# Springs/lowering



## kamnowa (Sep 9, 2019)

Wow seriously no one there ?!


----------



## Blasirl (Mar 31, 2015)

kamnowa said:


> Wow seriously no one there ?!


I see you have unlimited time to answer questions, how come you did not use the search bar like I will and find some answers for him?


----------



## Blasirl (Mar 31, 2015)

Chenery said:


> Hi,
> I have had my cruze for about a year now and have done a few bits to the look of the car but now I'm looking to lower it could some one help with what type of lowering springs I can get or just the best ones to get for great value
> 
> Many thanks


I would suggest Eibach springs and a set of Bilstein struts and shocks as well.









***Official Lowered Cruze Photo Thread***


Red Hot Cherry Bomb 1. Model Year: U.S. spec 2014 2. Engine: 1.4T AT 3. Trim Level: LT 4. Suspension Type: Front sport struts and rear sport shocks with lowering springs, LTZ rims shod with Continental Pure Contact 235/45-R18's (no spacers), Front and rear upper tower bars, new front...




www.cruzetalk.com


----------



## kamnowa (Sep 9, 2019)

Blasirl said:


> I see you have unlimited time to answer questions, how come you did not use the search bar like I will and find some answers for him?

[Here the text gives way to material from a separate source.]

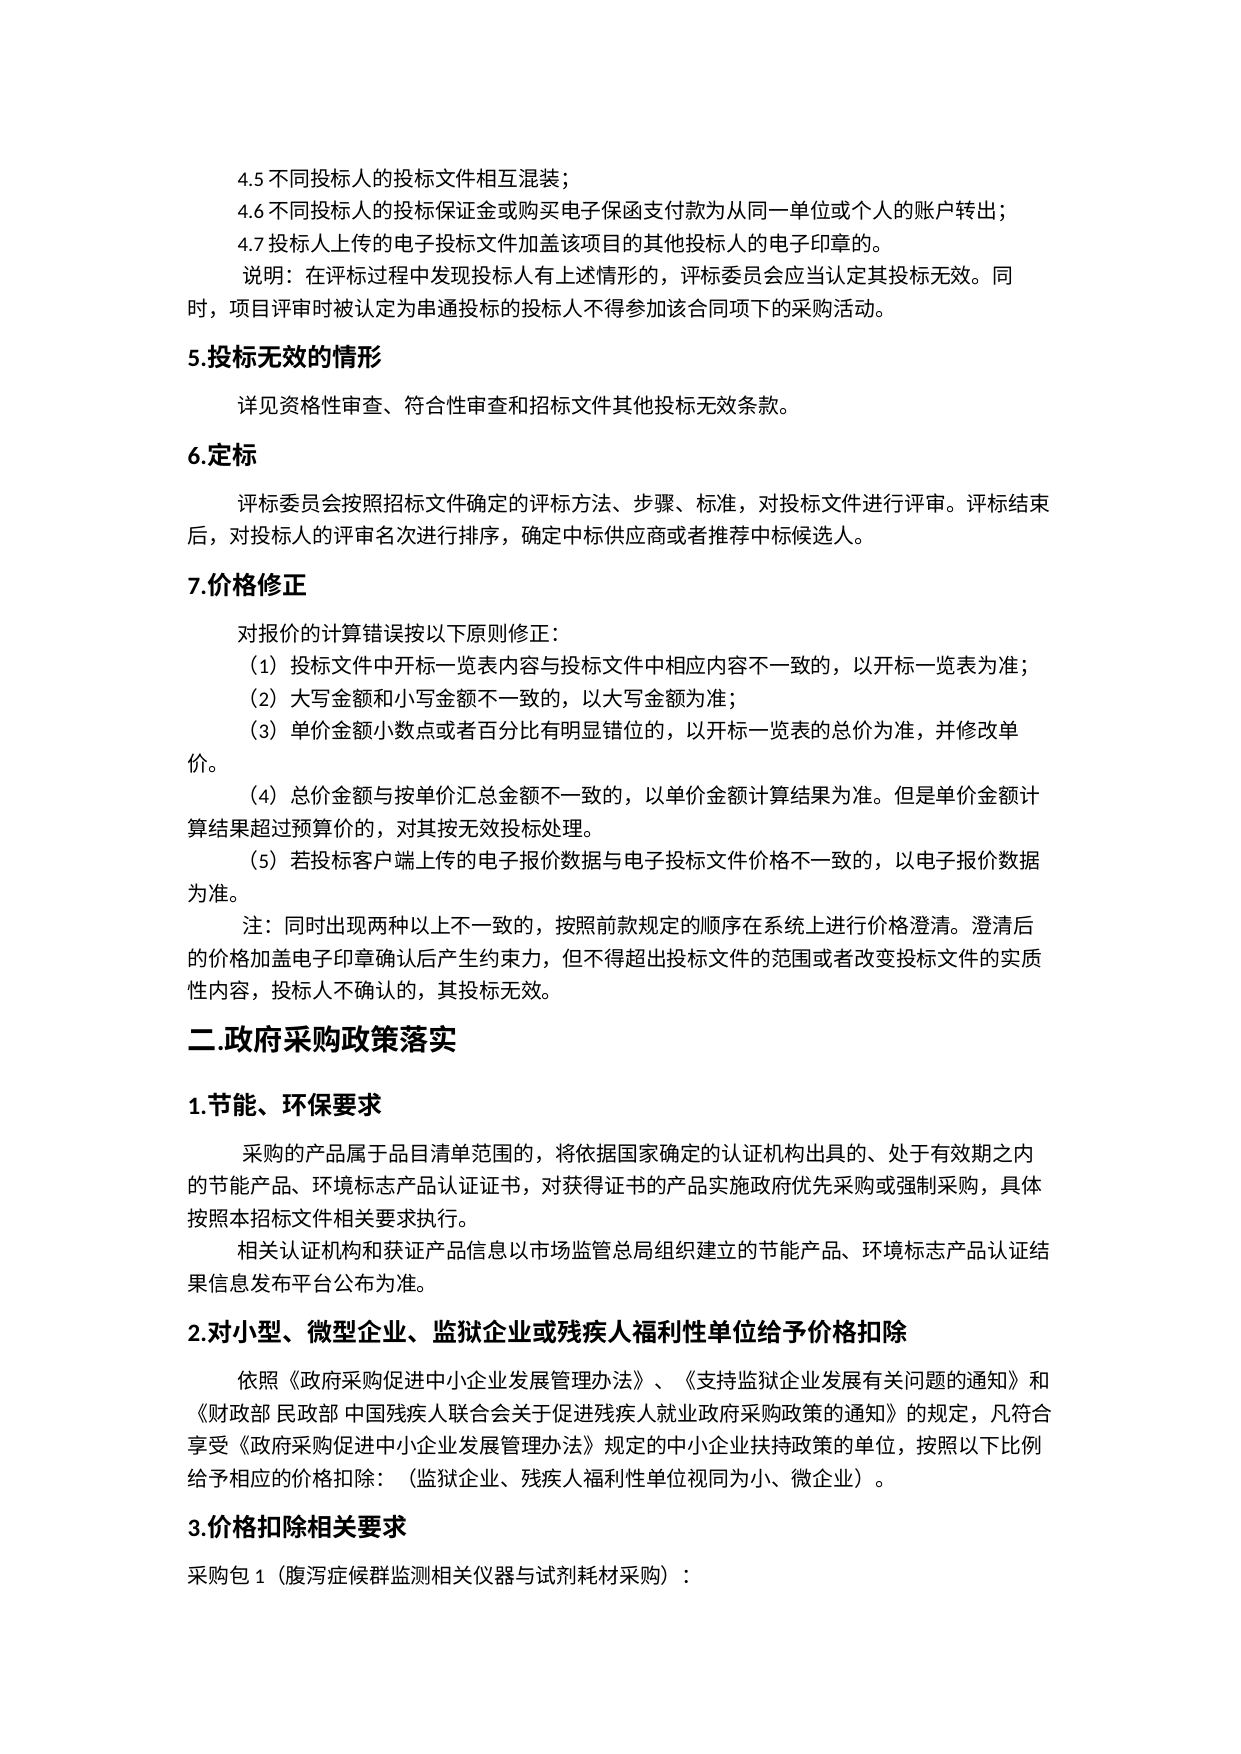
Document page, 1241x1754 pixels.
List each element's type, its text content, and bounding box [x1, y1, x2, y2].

I was busy with my job too dude! Sorry for not matching with your expectations!


----------



## Blasirl (Mar 31, 2015)

kamnowa said:


> I was busy with my job too dude! Sorry for not matching with your expectations!


My expectations?!


----------



## yt400pmd (Apr 29, 2017)

Blasirl said:


> My expectations?!


probably my expectations





Sent from my iPhone using Tapatalk


----------



## Elliott8080 (Dec 13, 2019)

Chenery said:


> Hi,
> I have had my cruze for about a year now and have done a few bits to the look of the car but now I'm looking to lower it could some one help with what type of lowering springs I can get or just the best ones to get for great value
> 
> Many thanks


Eibach springs work fantastically! However, things to note: first, it is considerably lower in the front than in the rear. It will take time with some weight in the rear to get it fairly settled out. Secondly, the car will "bottom out" over larger potholes and will give a considerably sharper impact. It is best if you avoid potholes, and sharp bumps all together to prevent any sort of damage.


----------